CI/CD Integration

If you maintain a large rulebase in through version-control managed platform, you may be interested in integrating suricata-check with your Continuous Integration and Continuous Deployment workflows.

This is possible using the --github and --gitlab CLI options. The integration can be further adjusted to the specific deployment environment needs using the other available CLI options.

An example of such an integration for GitHub is available in the suricata-check-action repository.

Passing CLI options using an INI file

When integrating suricata-check into a project, it is recommended to configure suricata-check using a .ini file as documented on the documentation page dedicated to configuration using the INI file. By doing so, all collaborators to the project will adhere to the same quality standards and CI/CD linting outcomes will be in-line with local linting outcomes.

GitHub

Integration with GitHub is easy. All you need to do is checkout the repository containing the rules that require checking, setup a Python environment and install suricata-check, and run it with the --github option to automatically issue the required GitHub workflow commands for integration.

For example, when integrated with GitHub, issues can be highlighted in a pull requests (PRs) similar to this example PR.

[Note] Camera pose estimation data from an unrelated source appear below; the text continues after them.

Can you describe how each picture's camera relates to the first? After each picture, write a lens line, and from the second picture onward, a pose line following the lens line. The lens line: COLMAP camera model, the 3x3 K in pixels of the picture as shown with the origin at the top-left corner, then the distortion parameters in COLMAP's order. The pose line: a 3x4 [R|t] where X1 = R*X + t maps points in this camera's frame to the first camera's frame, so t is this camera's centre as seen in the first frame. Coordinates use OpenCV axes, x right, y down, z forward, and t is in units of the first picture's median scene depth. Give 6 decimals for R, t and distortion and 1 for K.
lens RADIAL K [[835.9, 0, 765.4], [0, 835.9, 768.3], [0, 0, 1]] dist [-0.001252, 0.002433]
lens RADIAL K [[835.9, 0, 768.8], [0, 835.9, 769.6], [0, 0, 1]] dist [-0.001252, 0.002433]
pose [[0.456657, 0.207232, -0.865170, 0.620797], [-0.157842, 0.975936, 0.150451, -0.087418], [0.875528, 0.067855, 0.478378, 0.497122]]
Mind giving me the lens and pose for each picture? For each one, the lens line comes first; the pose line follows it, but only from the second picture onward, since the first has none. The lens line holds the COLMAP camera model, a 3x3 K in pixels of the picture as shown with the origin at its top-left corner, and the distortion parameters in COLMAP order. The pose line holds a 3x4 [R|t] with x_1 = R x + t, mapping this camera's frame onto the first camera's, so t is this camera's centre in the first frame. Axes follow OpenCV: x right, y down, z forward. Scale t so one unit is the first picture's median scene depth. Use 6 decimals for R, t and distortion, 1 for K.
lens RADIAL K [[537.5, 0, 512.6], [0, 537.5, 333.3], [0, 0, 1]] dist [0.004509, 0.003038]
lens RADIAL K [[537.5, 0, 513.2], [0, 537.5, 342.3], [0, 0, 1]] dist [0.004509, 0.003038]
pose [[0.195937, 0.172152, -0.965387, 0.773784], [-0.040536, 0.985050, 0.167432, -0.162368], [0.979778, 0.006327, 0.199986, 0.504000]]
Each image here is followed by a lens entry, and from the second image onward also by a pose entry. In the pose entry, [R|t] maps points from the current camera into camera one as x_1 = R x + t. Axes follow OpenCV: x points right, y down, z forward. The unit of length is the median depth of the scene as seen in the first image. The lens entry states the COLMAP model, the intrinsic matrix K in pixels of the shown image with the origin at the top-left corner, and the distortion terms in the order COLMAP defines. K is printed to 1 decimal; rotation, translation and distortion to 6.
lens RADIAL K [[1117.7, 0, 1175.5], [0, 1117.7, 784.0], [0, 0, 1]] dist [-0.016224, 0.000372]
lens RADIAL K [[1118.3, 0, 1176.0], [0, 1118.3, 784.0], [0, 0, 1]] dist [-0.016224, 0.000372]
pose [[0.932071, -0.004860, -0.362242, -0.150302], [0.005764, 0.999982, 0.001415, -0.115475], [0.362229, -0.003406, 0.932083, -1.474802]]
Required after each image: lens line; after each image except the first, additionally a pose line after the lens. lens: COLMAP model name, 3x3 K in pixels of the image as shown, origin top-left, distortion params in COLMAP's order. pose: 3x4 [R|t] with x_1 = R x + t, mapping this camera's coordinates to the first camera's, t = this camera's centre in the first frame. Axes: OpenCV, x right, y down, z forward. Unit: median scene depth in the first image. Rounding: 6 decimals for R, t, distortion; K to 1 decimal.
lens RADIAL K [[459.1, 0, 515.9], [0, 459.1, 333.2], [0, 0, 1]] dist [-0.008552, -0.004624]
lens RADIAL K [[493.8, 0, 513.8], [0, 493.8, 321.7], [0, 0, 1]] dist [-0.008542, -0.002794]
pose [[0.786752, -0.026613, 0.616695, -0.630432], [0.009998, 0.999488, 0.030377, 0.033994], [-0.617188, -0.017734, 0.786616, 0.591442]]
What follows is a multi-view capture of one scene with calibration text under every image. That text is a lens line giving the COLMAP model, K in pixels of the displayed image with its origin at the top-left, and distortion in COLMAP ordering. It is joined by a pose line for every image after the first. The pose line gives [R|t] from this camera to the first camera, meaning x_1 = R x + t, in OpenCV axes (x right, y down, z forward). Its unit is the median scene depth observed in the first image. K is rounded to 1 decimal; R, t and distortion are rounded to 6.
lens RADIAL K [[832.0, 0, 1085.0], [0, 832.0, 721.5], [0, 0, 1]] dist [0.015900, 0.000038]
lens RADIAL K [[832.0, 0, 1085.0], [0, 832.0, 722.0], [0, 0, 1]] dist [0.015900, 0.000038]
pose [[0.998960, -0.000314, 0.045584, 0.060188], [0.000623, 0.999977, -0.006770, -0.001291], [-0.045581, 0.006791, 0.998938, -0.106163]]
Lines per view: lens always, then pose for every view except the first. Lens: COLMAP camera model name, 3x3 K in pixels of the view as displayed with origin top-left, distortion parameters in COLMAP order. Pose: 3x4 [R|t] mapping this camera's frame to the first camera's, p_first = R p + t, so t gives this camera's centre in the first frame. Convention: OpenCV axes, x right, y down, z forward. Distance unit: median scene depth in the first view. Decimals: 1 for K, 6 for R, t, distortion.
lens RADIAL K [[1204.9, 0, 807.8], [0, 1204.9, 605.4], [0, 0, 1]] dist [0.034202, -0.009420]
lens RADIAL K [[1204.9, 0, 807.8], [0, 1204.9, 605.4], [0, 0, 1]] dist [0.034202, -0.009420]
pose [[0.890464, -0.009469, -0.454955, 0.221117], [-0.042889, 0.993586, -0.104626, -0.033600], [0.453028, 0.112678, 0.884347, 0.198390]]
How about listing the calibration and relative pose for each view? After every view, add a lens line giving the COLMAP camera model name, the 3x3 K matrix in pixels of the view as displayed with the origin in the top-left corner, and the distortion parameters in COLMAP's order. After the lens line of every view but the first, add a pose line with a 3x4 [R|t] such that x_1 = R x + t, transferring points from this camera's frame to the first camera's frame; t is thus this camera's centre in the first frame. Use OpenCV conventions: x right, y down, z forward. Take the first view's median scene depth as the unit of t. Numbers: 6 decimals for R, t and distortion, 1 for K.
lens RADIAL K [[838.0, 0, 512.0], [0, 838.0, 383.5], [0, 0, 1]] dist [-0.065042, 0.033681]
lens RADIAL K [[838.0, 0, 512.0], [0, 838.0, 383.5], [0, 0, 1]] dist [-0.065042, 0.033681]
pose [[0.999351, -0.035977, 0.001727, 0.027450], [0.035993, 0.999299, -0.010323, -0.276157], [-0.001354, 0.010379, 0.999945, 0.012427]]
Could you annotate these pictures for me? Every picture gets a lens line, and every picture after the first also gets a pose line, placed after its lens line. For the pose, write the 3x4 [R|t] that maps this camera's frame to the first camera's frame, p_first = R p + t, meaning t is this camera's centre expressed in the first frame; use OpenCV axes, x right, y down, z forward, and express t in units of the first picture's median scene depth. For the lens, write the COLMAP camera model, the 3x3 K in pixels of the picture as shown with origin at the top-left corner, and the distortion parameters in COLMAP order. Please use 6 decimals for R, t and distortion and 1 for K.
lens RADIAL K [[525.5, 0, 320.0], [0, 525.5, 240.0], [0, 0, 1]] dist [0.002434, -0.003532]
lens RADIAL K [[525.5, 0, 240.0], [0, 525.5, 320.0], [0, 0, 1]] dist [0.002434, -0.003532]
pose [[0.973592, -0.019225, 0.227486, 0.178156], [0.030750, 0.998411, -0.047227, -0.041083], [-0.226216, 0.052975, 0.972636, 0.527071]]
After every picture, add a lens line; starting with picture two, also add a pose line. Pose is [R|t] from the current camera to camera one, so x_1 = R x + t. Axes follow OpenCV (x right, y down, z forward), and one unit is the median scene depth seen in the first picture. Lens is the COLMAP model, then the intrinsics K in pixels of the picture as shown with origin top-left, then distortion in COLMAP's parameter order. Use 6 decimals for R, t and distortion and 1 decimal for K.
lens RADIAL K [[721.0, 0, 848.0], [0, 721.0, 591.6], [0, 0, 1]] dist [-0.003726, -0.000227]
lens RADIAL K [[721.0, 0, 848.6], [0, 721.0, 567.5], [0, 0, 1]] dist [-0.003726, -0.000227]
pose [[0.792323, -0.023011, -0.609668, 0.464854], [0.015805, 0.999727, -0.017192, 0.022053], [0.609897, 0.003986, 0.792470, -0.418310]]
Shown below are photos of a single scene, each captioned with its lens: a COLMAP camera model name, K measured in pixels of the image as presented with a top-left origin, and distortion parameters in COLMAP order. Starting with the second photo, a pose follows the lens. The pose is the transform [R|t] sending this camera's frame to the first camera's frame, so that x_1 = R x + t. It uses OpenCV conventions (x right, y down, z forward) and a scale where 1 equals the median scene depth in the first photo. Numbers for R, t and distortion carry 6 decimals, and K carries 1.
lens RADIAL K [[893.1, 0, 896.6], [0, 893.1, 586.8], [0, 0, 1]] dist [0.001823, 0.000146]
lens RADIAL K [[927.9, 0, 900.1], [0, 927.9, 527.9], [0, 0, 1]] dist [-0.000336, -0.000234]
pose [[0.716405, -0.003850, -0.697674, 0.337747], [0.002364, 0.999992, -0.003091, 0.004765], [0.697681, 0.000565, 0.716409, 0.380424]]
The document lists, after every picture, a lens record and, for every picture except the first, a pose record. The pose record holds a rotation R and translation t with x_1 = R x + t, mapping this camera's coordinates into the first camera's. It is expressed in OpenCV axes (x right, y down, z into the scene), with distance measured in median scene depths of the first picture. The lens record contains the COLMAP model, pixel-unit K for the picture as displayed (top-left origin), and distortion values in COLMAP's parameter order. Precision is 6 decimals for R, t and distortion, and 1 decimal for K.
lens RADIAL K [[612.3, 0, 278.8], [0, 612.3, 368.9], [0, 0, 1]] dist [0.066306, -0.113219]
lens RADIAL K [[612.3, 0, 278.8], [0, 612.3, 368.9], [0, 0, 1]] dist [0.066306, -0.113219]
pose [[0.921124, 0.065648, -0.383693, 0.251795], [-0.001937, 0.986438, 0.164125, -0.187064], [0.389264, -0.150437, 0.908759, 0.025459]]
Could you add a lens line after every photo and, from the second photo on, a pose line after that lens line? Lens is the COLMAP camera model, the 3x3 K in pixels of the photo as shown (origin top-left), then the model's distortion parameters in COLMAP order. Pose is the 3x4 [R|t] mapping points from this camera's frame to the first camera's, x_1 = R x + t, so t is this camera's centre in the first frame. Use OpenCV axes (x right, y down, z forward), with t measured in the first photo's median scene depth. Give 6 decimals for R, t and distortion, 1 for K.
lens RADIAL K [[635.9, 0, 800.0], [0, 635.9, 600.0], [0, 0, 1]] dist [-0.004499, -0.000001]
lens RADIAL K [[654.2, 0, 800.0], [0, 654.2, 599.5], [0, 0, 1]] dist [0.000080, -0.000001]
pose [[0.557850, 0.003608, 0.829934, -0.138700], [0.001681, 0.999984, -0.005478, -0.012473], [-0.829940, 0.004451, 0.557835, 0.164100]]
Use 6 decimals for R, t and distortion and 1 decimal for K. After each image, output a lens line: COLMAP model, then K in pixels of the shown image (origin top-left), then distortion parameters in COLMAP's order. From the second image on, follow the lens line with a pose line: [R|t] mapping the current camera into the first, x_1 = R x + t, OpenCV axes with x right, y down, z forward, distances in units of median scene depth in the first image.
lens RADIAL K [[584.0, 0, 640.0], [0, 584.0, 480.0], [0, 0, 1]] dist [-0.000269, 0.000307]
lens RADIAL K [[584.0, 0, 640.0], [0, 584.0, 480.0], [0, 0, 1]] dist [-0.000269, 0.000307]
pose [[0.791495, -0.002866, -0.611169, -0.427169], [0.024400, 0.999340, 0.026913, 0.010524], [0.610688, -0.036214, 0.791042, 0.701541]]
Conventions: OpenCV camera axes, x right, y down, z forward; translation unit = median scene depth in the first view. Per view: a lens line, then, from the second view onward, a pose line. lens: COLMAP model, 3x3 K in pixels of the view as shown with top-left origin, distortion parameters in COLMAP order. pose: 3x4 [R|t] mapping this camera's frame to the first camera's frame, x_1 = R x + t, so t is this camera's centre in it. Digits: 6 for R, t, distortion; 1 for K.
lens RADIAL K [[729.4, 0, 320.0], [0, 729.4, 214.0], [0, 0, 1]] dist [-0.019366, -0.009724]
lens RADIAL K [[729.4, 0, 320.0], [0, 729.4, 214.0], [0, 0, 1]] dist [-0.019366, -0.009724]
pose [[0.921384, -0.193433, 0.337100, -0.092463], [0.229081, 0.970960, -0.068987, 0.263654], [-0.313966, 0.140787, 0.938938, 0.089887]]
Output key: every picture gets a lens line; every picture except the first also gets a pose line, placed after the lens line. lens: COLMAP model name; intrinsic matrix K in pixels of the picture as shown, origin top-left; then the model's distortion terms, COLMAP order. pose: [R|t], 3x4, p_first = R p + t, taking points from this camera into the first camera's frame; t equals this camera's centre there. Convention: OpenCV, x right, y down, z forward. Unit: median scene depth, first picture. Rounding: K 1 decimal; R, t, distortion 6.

For GitHub, you can copy this workflow and modify it to your needs.

name: Suricata Check

on:
  pull_request:
    branches: ["main", "master"]
  push:
    branches: ["main", "master"]
concurrency:
  group: ${{ github.workflow }}-${{ github.ref }}
  cancel-in-progress: ${{ github.ref != 'refs/heads/main' }}

jobs:
  suricata-check:
    name: Suricata Check
    runs-on: ubuntu-latest

    strategy:
      fail-fast: true

    steps:
      - uses: actions/checkout@v5

      - name: Set up Python
        uses: actions/setup-python@v6

      - name: Install dependencies
        run: |
          python -m pip install --upgrade --upgrade-strategy eager pip
          python -m pip install suricata-check[performance]

      - name: Test with suricata-check
        run: |
          suricata-check --github

Below you can find an example of how the issued detected by suricata-check would be highlighted in GitHub.

_images/workflow.png — Example GitHub workflow where issues with Suricata rules are highlighted.

GitLab

To integrate suricata-check with GitLab, you need to run it in a workflow with the --gitlab option to produce the suricata-check-gitlab.json file which follows the required CodeClimate report / GitLab Code Quality Report format.

To have GitLab process this output, you need to declare the code quality report using the syntax prescribed by GitLab.